Re: [PATCH 03/13] scsi: unify allocation of scsi command and sensebuffer

From: FUJITA Tomonori
Date: Tue May 26 2009 - 03:27:03 EST

On Tue, 26 May 2009 08:29:53 +0200
Jens Axboe <jens.axboe@xxxxxxxxxx> wrote:

> On Tue, May 26 2009, FUJITA Tomonori wrote:
> > On Mon, 25 May 2009 18:45:25 -0700
> > Roland Dreier <rdreier@xxxxxxxxx> wrote:
> >
> > > > Ideally there should be a MACRO that is defined to WORD_SIZE on cache-coherent
> > > > ARCHs and to SMP_CACHE_BYTES on none-cache-coherent systems and use that size
> > > > at the __align() attribute. (So only stupid ARCHES get hurt)
> > >
> > > this seems to come up repeatedly -- I had a proposal a _long_ time ago
> > > that never quite got merged, cf and
> > > -- from 2002 (!?). The idea is to go a
> >
> > Yeah, I think that Benjamin did last time:
> >
> >
> >
> > IIRC, James didn't like it so I wrote the current code. I didn't see
> > any big performance difference with scsi_debug:
> >
> >
> >
> > Jens, you see the performance difference due to this unification?
> Yes, it's definitely a worth while optimization. The problem isn't as
> such this specific allocation, it's the total number of allocations we
> do for a piece of IO. This sense buffer one is just one of many, I'm
> continually working to reduce them. If we get rid of this one and add
> the ->alloc_cmd() stuff, we can kill one more. The bio path already lost
> one. So in the IO stack, we went from 6 allocations to 3 for a piece of
> IO. And then it starts to add up. Even at just 30-50k iops, that's more
> than 1% of time in the testing I did.

I see, thanks. Hmm, possibly slab becomes slower. ;)
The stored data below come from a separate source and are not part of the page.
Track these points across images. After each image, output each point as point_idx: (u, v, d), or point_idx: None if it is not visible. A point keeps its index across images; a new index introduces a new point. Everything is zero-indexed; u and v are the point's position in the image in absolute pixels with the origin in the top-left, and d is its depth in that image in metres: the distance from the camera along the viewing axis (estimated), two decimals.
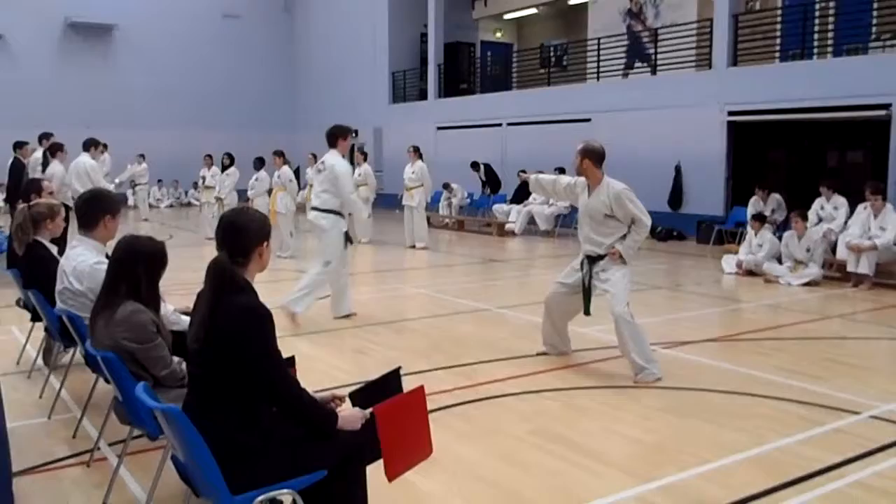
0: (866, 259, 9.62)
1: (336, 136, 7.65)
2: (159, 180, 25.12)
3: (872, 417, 4.86)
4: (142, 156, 20.32)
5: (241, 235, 2.88)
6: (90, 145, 10.83)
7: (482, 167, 18.56)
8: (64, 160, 10.53)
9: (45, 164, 10.76)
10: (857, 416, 4.88)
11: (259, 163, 13.74)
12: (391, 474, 2.89)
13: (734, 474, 3.97)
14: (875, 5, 13.48)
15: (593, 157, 5.74)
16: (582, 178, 5.90)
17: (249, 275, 2.89)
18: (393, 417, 2.87)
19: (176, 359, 3.60)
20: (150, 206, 24.58)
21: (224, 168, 14.97)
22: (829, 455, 4.19)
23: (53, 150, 10.58)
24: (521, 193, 16.49)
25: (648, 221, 5.72)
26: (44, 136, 11.57)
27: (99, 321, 3.58)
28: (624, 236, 5.74)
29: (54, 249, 5.45)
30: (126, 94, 24.59)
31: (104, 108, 23.84)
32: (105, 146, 12.82)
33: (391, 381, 3.20)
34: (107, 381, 3.83)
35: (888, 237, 9.65)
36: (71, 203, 8.90)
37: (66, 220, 6.03)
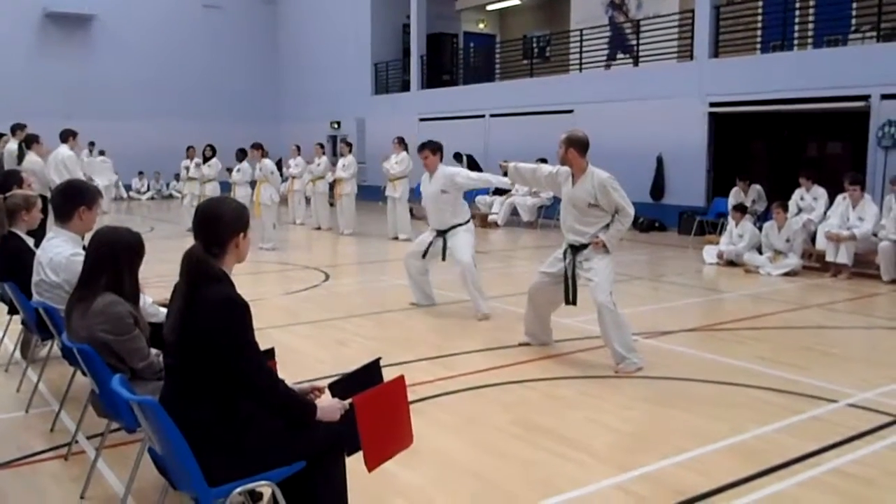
0: (845, 249, 9.72)
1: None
2: (140, 172, 24.93)
3: (850, 405, 4.91)
4: (101, 151, 19.66)
5: (217, 225, 2.84)
6: (68, 136, 10.72)
7: (465, 158, 18.54)
8: (40, 152, 10.39)
9: (20, 156, 10.60)
10: (834, 405, 4.93)
11: (241, 154, 13.66)
12: (371, 465, 2.88)
13: (713, 462, 4.00)
14: None
15: (578, 145, 5.73)
16: (565, 167, 5.88)
17: (226, 266, 2.84)
18: (372, 408, 2.86)
19: (154, 351, 3.58)
20: (131, 198, 24.47)
21: (206, 159, 14.87)
22: (808, 443, 4.23)
23: (29, 142, 10.43)
24: None
25: (632, 211, 5.73)
26: (17, 127, 11.40)
27: (75, 313, 3.55)
28: (607, 226, 5.74)
29: (31, 241, 5.40)
30: (105, 85, 24.32)
31: (83, 99, 23.58)
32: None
33: (371, 371, 3.19)
34: (84, 373, 3.79)
35: (866, 227, 9.75)
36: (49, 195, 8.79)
37: (44, 211, 5.97)
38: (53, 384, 5.14)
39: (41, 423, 4.56)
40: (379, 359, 3.26)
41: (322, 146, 16.26)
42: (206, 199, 3.09)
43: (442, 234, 7.63)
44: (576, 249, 5.82)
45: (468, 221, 7.69)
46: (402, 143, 14.31)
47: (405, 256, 8.07)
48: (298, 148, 16.58)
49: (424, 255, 7.72)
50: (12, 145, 10.99)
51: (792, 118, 14.08)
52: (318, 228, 15.68)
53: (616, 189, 5.68)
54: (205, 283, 2.71)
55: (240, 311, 2.68)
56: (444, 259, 7.67)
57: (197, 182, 15.16)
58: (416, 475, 3.81)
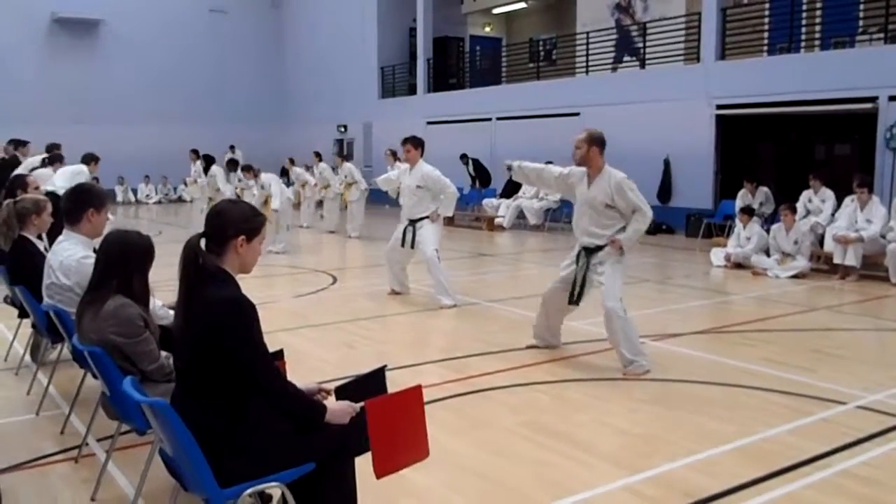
0: (853, 251, 9.69)
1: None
2: (146, 176, 25.04)
3: (859, 407, 4.90)
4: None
5: (219, 221, 2.80)
6: (90, 160, 10.06)
7: (471, 161, 18.53)
8: (25, 153, 10.21)
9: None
10: (843, 406, 4.92)
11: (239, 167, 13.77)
12: (379, 472, 2.83)
13: (722, 464, 4.00)
14: None
15: (599, 143, 5.70)
16: (578, 168, 5.81)
17: (228, 268, 2.81)
18: (384, 414, 2.82)
19: (164, 353, 3.60)
20: (139, 201, 24.58)
21: (206, 170, 14.96)
22: (816, 445, 4.22)
23: (53, 160, 10.31)
24: (511, 188, 16.53)
25: (649, 211, 5.65)
26: (19, 144, 11.25)
27: (86, 316, 3.57)
28: (622, 228, 5.68)
29: (42, 245, 5.42)
30: (113, 90, 24.44)
31: (92, 103, 23.72)
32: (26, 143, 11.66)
33: (376, 379, 3.18)
34: (94, 376, 3.81)
35: (874, 229, 9.72)
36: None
37: (55, 215, 5.99)
38: (63, 387, 5.16)
39: (51, 426, 4.58)
40: (384, 367, 3.25)
41: (318, 154, 16.43)
42: (224, 199, 3.09)
43: (412, 223, 8.27)
44: (590, 252, 5.78)
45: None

Then I think that we need something like the ->alloc_cmd()
method. Let's ask James.

I don't think that it's just about simply adding the hook; there are
some issues that we need to think about. Though Boaz worries too much
a bit, I think.

I'm not sure about this patch if we add ->alloc_cmd(). I doubt that
there are any llds don't use ->alloc_cmd() worry about the overhead of
the separated sense buffer allocation. If a lld doesn't define the own
alloc_cmd, then I think it's fine to use the generic command
allocator that does the separate sense buffer allocation.